Mark senses something is not right and in confrontation his default is to ask if there is someone else. Tara assures him that she is not having an affair, though his frustration and mistrust are palpable. Taking random trip to London Tara with her free time she explores and lets her mind wander. On the South Bank she picks up a book illustrating the Lady and the Unicorn, and tapestries that represent the senses.

Stimulated by these she returns home to an unresponsive Mark who, as she explains her desires, agrees but is more concerned with a supper he didn’t want. As the days pass the pressures build, the children play up and Tara has a screaming fit at them; things are starting to fall apart.

It comes to a head when Tara packs a bag and goes to Paris - one way. There her senses are liberated as she revels in wonder. She freely walks the streets, enjoys the restaurants eventually finding a place to stay.

Off to see the tapestries she’s followed by a photographer Philippe (Jalil Lespert) whom she acquaints and who can best be described as a disappointment. Picked up by a kindly lady Anne (Marthe Keller), she’s given a place for the night and some good advice.
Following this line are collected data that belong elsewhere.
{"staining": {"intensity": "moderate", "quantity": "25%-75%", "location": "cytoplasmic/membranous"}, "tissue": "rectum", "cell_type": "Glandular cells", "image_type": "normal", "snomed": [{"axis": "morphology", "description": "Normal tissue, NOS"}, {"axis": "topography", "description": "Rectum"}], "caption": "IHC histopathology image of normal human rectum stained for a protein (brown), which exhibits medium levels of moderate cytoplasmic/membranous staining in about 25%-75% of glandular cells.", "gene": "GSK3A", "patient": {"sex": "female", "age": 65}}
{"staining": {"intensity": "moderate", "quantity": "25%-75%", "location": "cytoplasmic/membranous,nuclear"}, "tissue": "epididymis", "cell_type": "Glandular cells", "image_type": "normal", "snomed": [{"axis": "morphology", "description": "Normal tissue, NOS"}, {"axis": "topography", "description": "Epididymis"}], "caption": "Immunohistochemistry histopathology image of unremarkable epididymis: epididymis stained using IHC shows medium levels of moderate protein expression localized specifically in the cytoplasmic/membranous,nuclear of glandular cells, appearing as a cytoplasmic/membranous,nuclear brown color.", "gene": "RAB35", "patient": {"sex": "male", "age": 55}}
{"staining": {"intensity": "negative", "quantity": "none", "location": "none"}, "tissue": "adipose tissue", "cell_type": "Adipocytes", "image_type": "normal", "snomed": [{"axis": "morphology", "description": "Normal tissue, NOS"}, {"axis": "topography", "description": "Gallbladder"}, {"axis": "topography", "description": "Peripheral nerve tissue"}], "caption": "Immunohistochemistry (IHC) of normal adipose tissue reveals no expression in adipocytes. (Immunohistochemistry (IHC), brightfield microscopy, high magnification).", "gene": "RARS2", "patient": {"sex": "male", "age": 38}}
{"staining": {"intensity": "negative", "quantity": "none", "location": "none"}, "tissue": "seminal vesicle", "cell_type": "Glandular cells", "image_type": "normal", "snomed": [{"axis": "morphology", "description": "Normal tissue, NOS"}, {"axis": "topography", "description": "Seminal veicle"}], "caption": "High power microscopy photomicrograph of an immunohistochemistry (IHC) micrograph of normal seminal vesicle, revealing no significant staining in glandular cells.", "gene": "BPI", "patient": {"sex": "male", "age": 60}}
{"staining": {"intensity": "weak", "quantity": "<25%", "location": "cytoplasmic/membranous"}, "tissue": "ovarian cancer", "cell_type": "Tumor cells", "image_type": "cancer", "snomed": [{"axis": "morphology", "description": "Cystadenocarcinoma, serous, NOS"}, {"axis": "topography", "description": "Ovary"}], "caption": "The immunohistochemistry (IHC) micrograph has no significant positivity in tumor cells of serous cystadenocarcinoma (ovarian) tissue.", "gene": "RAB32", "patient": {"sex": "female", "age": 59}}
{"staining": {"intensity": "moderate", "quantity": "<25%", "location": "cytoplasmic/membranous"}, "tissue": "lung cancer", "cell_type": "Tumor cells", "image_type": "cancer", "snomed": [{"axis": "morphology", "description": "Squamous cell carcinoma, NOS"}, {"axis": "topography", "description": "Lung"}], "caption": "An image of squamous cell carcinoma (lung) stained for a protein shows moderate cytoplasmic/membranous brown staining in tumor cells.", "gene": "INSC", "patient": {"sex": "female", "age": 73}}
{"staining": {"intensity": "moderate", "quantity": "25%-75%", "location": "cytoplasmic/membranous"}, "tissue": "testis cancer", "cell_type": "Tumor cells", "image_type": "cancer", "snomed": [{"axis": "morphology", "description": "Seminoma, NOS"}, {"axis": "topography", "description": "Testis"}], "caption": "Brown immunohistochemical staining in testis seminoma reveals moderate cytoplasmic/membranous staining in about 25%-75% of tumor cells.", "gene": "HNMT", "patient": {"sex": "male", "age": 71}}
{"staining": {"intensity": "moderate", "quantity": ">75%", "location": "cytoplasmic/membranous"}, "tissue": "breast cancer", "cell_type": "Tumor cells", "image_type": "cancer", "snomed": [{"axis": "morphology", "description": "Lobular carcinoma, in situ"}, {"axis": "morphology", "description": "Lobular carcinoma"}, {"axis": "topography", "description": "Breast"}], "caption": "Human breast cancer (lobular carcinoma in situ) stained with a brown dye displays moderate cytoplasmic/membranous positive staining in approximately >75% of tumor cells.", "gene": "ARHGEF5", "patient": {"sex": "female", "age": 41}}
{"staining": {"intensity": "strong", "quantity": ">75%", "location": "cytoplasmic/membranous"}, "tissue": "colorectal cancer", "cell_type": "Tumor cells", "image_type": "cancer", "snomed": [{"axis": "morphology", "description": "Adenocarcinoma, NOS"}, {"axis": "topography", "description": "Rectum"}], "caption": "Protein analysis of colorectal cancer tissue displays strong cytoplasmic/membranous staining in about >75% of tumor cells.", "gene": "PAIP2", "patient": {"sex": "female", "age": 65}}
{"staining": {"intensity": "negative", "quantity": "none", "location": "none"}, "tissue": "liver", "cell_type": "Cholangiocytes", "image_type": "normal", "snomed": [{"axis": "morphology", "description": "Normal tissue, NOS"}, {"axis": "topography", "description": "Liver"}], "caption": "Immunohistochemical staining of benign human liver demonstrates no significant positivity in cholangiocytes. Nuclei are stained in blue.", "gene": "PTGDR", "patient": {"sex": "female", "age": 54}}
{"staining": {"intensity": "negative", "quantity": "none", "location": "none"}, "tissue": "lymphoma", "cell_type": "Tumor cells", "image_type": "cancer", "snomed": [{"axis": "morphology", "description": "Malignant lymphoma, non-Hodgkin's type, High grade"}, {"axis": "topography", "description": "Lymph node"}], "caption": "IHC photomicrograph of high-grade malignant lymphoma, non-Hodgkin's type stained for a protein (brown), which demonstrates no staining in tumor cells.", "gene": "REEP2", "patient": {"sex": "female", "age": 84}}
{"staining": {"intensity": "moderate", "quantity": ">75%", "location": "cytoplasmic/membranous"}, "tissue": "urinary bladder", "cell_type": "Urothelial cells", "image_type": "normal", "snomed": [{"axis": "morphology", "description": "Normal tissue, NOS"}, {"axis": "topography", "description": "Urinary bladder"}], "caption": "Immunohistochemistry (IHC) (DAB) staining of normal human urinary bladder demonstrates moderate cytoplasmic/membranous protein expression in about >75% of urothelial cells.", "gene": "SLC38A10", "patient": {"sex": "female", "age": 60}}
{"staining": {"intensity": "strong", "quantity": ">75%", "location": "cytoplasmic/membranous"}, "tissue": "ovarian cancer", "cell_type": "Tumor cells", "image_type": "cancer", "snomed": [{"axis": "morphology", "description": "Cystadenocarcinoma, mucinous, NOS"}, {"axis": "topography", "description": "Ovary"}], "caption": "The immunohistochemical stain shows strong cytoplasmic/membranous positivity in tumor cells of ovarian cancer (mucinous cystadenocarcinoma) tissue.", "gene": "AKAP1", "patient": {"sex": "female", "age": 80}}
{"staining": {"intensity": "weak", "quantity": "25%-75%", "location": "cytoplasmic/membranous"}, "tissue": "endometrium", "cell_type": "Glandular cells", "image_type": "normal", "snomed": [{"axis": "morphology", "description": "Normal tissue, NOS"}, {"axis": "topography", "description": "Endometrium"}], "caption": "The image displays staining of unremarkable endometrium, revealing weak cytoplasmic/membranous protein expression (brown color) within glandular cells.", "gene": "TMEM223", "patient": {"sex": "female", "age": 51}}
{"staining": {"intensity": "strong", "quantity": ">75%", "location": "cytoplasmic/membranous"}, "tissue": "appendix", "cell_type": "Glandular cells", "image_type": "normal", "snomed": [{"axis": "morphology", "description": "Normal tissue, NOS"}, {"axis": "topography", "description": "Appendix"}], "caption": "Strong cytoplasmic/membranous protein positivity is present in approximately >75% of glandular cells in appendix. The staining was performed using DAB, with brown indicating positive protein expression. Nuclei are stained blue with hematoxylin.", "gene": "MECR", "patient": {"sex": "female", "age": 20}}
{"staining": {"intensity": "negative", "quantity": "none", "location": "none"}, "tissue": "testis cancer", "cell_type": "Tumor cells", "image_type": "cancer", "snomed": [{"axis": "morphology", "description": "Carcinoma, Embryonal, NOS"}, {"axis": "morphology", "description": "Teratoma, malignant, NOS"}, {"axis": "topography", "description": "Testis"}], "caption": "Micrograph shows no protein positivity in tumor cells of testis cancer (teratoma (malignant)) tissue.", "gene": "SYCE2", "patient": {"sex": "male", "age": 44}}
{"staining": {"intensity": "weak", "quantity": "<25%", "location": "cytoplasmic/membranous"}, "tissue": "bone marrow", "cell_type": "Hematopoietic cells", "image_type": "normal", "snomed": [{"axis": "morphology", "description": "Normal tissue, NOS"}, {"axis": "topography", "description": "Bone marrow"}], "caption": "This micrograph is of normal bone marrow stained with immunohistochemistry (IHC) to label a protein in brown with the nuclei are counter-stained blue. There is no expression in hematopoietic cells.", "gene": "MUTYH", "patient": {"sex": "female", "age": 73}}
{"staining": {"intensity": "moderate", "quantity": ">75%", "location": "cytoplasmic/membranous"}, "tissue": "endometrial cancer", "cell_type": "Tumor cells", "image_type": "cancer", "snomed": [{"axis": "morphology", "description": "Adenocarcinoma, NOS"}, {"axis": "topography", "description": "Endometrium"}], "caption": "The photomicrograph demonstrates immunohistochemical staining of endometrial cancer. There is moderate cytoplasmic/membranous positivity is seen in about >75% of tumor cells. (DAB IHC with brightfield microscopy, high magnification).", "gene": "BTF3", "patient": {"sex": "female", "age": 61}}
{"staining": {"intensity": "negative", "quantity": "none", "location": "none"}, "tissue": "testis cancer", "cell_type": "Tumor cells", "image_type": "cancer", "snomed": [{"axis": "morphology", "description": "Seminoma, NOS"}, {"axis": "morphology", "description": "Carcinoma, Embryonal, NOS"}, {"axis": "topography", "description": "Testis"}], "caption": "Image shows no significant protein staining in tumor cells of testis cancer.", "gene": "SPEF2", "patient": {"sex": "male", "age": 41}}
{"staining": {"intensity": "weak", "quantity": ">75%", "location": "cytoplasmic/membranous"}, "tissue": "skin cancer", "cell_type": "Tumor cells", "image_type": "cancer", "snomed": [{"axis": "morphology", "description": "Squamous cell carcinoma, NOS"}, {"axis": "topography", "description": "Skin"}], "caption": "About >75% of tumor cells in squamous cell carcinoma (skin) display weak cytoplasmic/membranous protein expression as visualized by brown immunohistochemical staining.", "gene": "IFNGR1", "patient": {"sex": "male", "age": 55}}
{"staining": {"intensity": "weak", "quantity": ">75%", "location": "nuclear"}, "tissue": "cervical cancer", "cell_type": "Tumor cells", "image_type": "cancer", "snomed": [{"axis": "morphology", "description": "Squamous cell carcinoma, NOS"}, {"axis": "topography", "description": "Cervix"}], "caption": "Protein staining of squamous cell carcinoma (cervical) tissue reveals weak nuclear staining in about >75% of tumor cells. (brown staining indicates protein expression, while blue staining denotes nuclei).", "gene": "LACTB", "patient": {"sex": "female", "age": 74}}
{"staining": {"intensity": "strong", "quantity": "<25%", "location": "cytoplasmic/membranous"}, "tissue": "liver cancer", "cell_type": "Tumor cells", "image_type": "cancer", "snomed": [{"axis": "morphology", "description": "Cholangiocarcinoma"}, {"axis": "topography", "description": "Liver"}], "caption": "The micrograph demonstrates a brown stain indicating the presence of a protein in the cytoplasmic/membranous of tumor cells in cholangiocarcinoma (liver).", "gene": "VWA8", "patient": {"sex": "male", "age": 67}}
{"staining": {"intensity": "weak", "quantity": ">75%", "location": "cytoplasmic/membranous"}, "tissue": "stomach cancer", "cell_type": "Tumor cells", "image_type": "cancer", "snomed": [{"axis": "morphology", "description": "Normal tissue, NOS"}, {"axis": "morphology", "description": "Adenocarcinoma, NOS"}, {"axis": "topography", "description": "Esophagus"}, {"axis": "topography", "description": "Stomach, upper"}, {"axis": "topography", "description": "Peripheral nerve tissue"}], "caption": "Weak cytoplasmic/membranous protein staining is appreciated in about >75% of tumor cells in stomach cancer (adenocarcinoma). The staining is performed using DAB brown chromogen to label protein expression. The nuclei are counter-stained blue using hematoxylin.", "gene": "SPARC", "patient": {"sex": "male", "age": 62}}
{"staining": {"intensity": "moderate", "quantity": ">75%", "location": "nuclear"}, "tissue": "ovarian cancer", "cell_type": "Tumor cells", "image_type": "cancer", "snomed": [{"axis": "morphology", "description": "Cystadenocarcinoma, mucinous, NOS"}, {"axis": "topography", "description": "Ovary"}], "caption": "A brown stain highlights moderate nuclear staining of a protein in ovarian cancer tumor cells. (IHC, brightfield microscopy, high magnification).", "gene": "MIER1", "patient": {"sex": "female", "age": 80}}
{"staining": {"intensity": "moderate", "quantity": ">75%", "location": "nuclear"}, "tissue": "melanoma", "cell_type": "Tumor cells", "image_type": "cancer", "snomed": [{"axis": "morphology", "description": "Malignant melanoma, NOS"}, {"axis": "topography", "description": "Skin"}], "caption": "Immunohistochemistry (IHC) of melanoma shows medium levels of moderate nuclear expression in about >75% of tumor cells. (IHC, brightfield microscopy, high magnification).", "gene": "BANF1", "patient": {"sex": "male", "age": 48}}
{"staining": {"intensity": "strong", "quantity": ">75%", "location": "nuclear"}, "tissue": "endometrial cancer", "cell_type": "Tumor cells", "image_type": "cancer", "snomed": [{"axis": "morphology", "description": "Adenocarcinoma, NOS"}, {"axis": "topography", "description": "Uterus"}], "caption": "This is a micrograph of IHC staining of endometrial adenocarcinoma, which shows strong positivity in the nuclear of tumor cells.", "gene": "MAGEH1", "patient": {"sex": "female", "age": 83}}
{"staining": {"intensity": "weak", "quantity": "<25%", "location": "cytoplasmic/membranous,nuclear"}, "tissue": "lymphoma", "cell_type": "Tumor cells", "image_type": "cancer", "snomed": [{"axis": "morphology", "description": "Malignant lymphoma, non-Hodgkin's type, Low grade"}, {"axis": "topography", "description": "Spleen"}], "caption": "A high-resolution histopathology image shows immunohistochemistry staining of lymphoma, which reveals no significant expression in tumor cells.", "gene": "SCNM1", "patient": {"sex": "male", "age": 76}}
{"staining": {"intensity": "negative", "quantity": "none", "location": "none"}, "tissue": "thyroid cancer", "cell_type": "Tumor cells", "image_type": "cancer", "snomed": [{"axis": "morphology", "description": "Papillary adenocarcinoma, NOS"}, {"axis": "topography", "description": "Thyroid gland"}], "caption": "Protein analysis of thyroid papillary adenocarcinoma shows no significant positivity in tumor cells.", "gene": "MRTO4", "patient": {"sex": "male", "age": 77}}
With that she returns home.

The film excels with some excellent work from writer/director Dominic Savage who fixes the characters with tight close ups. The early scenes have Mark almost as a sex maniac with virtually no consideration for Tara. Her distress is tangible and it during a barbecue as she is overwhelmed by its social conformity; a domestic drone that pulses, building, building with no release.

Arterton is pitch perfect as Tara who is mentally and physically imprisoned in a Sisyphean nightmare. Its hinted that it could have been different but circumstances and choices have damned her.

She’s matched by Cooper. Mark is initially a totally unsympathetic character who slowly develops as Cooper gets to grip with a man who knows that something is wrong but just hasn’t the wherewithal to deal with the situation in front of him. Frustrations boil over and while there are suggestions of a darker element to his character it doesn’t descend into violence.

Time will tell if The Escape will be seen as an ‘important’ film for now it explores some very complicated issues that are going to be familiar to many, both men and women.